Cuomo Administration Seeks to Curb Surprise Medical Bills

A review by the New York State Department of Financial Services found that patients who went out of their way to make sure the non-emergency treatment they sought was covered by their medical insurance still wound up with bills from specialists — such as assistant surgeons, anesthesiologists and radiologists — who were outside their plan. That’s because it’s often unclear who will be involved and how much it will cost, the report found.

One patient who complained to the Financial Services department made sure to go to an in-network hospital for brain surgery but wound up with a surgeon who wasn’t in his plan. The surgeon billed him $40,091 and the insurer covered only $8,386 – leaving him to cough up $31,704.

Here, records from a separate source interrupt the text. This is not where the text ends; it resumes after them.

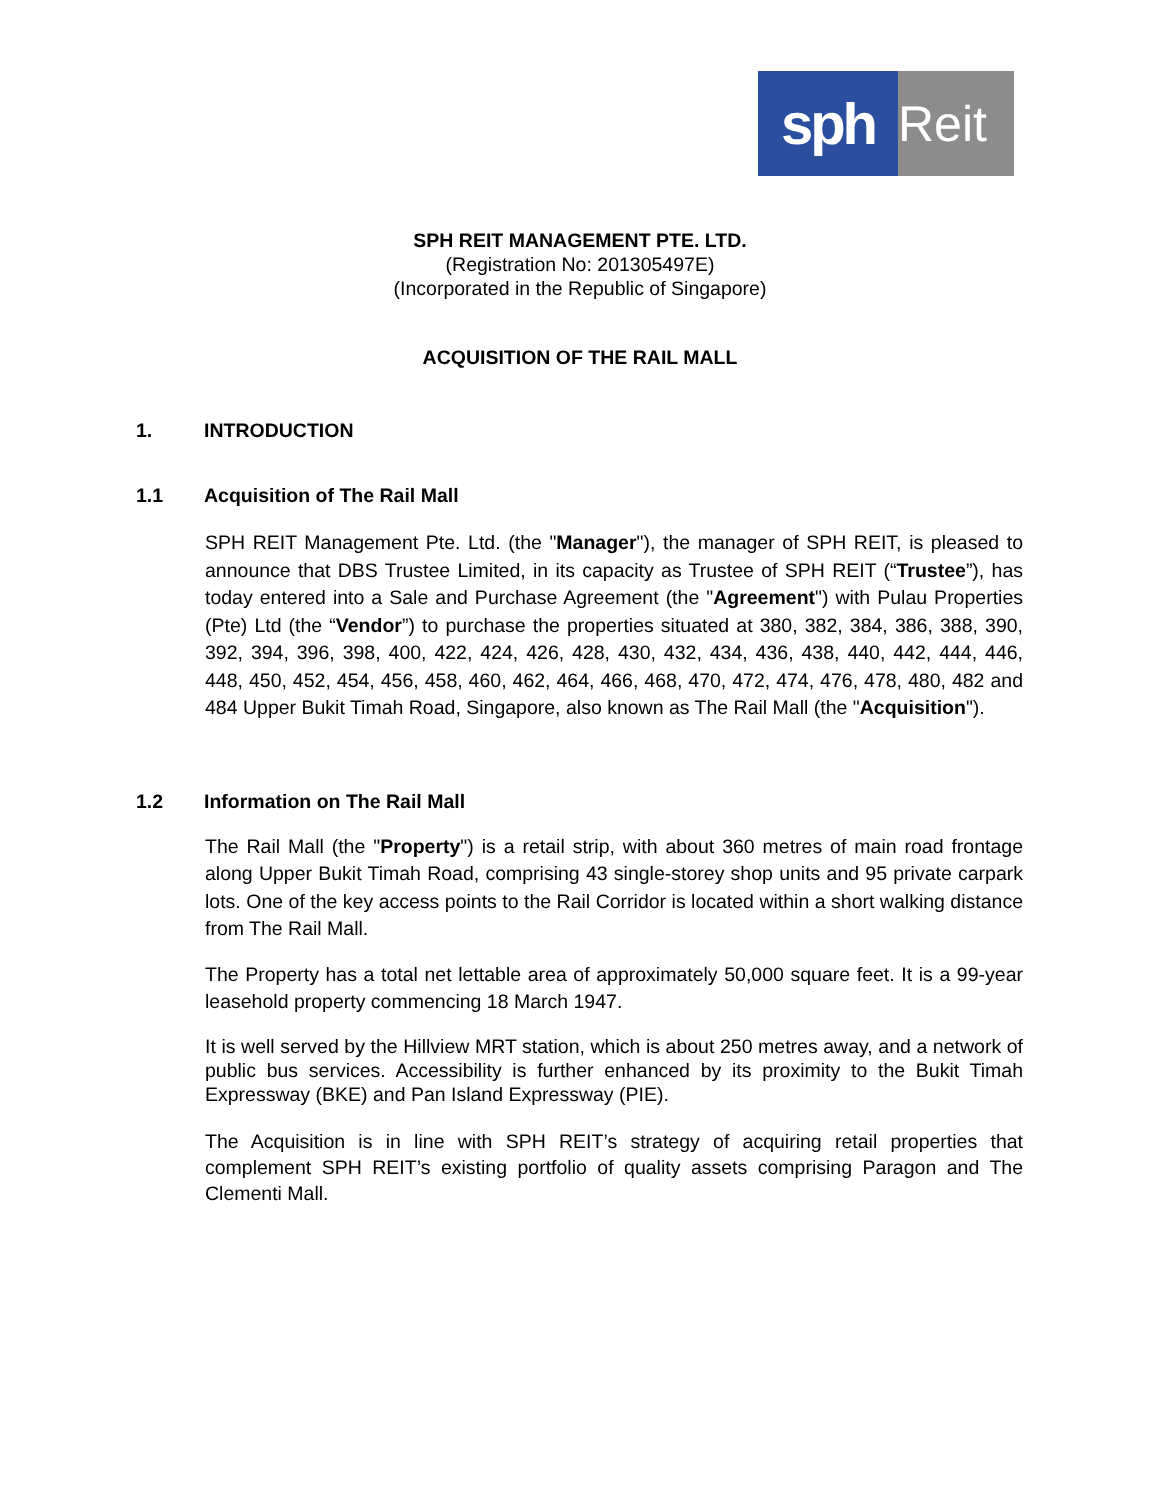sph
Reit
SPH REIT MANAGEMENT PTE. LTD.
(Registration No: 201305497E)
(Incorporated in the Republic of Singapore)
ACQUISITION OF THE RAIL MALL
1. INTRODUCTION
1.1 Acquisition of The Rail Mall
SPH REIT Management Pte. Ltd. (the "Manager"), the manager of SPH REIT, is pleased to announce that DBS Trustee Limited, in its capacity as Trustee of SPH REIT (“Trustee”), has today entered into a Sale and Purchase Agreement (the "Agreement") with Pulau Properties (Pte) Ltd (the “Vendor”) to purchase the properties situated at 380, 382, 384, 386, 388, 390, 392, 394, 396, 398, 400, 422, 424, 426, 428, 430, 432, 434, 436, 438, 440, 442, 444, 446, 448, 450, 452, 454, 456, 458, 460, 462, 464, 466, 468, 470, 472, 474, 476, 478, 480, 482 and 484 Upper Bukit Timah Road, Singapore, also known as The Rail Mall (the "Acquisition").
1.2 Information on The Rail Mall
The Rail Mall (the "Property") is a retail strip, with about 360 metres of main road frontage along Upper Bukit Timah Road, comprising 43 single-storey shop units and 95 private carpark lots. One of the key access points to the Rail Corridor is located within a short walking distance from The Rail Mall.
The Property has a total net lettable area of approximately 50,000 square feet. It is a 99-year leasehold property commencing 18 March 1947.
It is well served by the Hillview MRT station, which is about 250 metres away, and a network of public bus services. Accessibility is further enhanced by its proximity to the Bukit Timah Expressway (BKE) and Pan Island Expressway (PIE).
The Acquisition is in line with SPH REIT’s strategy of acquiring retail properties that complement SPH REIT’s existing portfolio of quality assets comprising Paragon and The Clementi Mall.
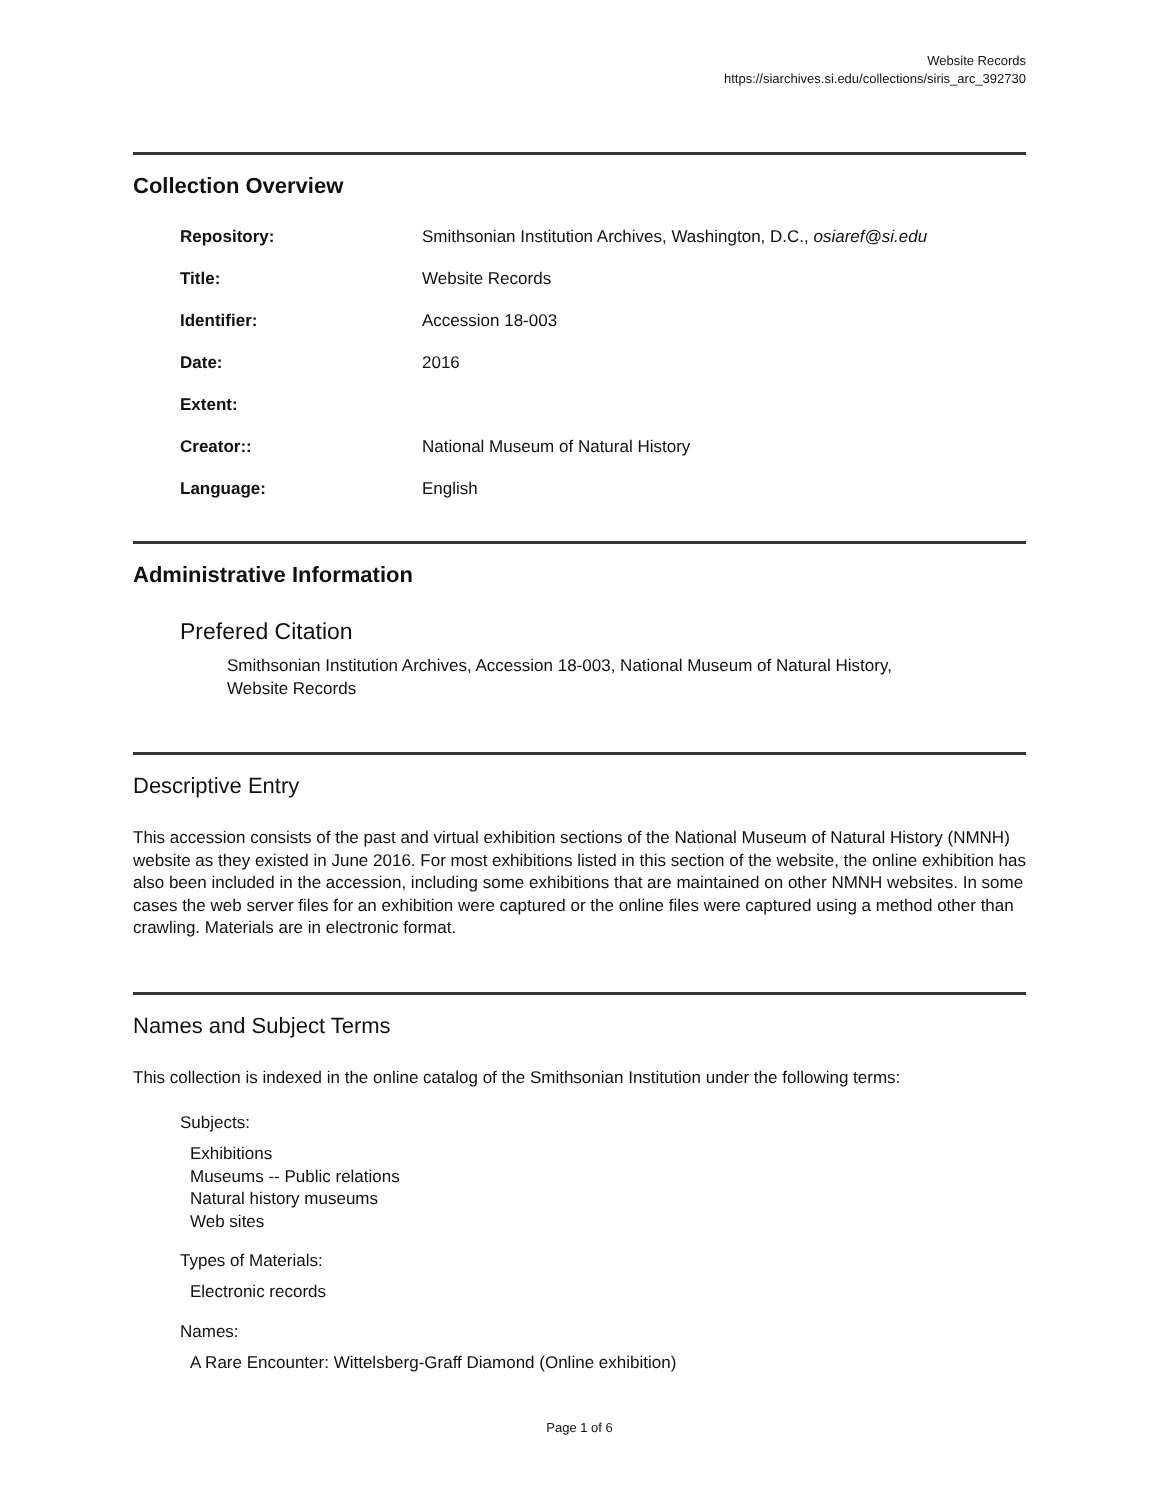Website Records
https://siarchives.si.edu/collections/siris_arc_392730
Collection Overview
Repository: Smithsonian Institution Archives, Washington, D.C., osiaref@si.edu
Title: Website Records
Identifier: Accession 18-003
Date: 2016
Extent:
Creator:: National Museum of Natural History
Language: English
Administrative Information
Prefered Citation
Smithsonian Institution Archives, Accession 18-003, National Museum of Natural History,
Website Records
Descriptive Entry
This accession consists of the past and virtual exhibition sections of the National Museum of Natural History (NMNH) website as they existed in June 2016. For most exhibitions listed in this section of the website, the online exhibition has also been included in the accession, including some exhibitions that are maintained on other NMNH websites. In some cases the web server files for an exhibition were captured or the online files were captured using a method other than crawling. Materials are in electronic format.
Names and Subject Terms
This collection is indexed in the online catalog of the Smithsonian Institution under the following terms:
Subjects:
Exhibitions
Museums -- Public relations
Natural history museums
Web sites
Types of Materials:
Electronic records
Names:
A Rare Encounter: Wittelsberg-Graff Diamond (Online exhibition)
Page 1 of 6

[Much of the above comes from the Daily News, which had the best of the articles that I saw. Except that the Daily News blamed the insurance companies. While I hate the insurance companies as much as the next fellow, this is the fault of the doctors and hospitals. It even happened to me. I went for a procedure with a doctor who was in-network. While I was being prepped, the anesthesiologist, who works for one of those rent-a-doc outfits, wanted me to sign a contract saying I would pay for his services myself even though he wasn’t in network. Fat chance, doc. You can Bite Me.]

via Insurance companies to blame for ‘surprise’ medical bills: state report – NY Daily News.

Cuomo Administration Seeks to Curb Surprise Medical Bills

One thought on “Cuomo Administration Seeks to Curb Surprise Medical Bills

  1. We’re not usually fans of Cuomo, but apparently he delivered on the promise to curb surprise medical bills. This is from the NY Times:

    “A New York State law that will take effect in March — one of a few nationally — will offer some protection against many surprise charges and require more advance disclosure from doctors and hospitals on whether their services are covered by insurance. It states, for example, that patients are not responsible for unforeseen out-of-network charges beyond what they would have paid in-network. It directs insurers and hospitals to negotiate any further payment or enter mediation.”